=== Section Start ===

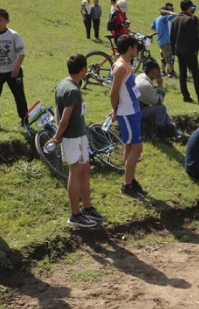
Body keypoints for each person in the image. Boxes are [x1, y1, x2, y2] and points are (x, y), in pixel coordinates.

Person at [49, 54, 106, 228]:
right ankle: (75, 215)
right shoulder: (72, 90)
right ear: (83, 69)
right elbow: (64, 119)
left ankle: (87, 208)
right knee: (75, 172)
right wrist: (56, 138)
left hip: (79, 136)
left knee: (85, 169)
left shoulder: (64, 84)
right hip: (72, 137)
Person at [110, 34, 146, 198]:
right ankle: (127, 185)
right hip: (127, 112)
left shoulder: (125, 65)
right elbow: (113, 92)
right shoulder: (120, 67)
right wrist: (115, 110)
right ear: (130, 48)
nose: (137, 50)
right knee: (137, 148)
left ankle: (129, 179)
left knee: (130, 147)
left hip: (132, 110)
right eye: (136, 47)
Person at [0, 9, 28, 132]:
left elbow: (22, 53)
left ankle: (24, 121)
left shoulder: (13, 35)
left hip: (13, 71)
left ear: (7, 21)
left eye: (0, 20)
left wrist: (16, 68)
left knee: (19, 96)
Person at [135, 60, 184, 143]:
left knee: (161, 110)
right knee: (161, 109)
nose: (159, 73)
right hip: (138, 111)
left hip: (137, 107)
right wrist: (160, 84)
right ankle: (160, 135)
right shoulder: (145, 85)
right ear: (153, 71)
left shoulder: (141, 76)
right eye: (158, 70)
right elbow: (159, 101)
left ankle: (175, 131)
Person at [169, 0, 199, 105]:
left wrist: (174, 50)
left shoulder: (175, 20)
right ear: (189, 8)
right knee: (196, 74)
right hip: (189, 51)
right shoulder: (189, 20)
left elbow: (172, 37)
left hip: (179, 50)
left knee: (182, 73)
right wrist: (195, 49)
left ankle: (185, 96)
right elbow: (192, 38)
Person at [151, 3, 176, 78]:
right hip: (166, 42)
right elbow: (174, 15)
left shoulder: (157, 19)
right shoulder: (164, 18)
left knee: (163, 57)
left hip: (160, 41)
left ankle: (163, 71)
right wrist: (168, 12)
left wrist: (160, 31)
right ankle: (170, 73)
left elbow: (152, 27)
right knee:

=== Section End ===

Task details » Make an exact copy of each line, beginning at the one containing "left ankle: (163, 71)" and ending with the last line of the data, and of no other line.

Task answer »
left ankle: (163, 71)
right wrist: (168, 12)
left wrist: (160, 31)
right ankle: (170, 73)
left elbow: (152, 27)
right knee:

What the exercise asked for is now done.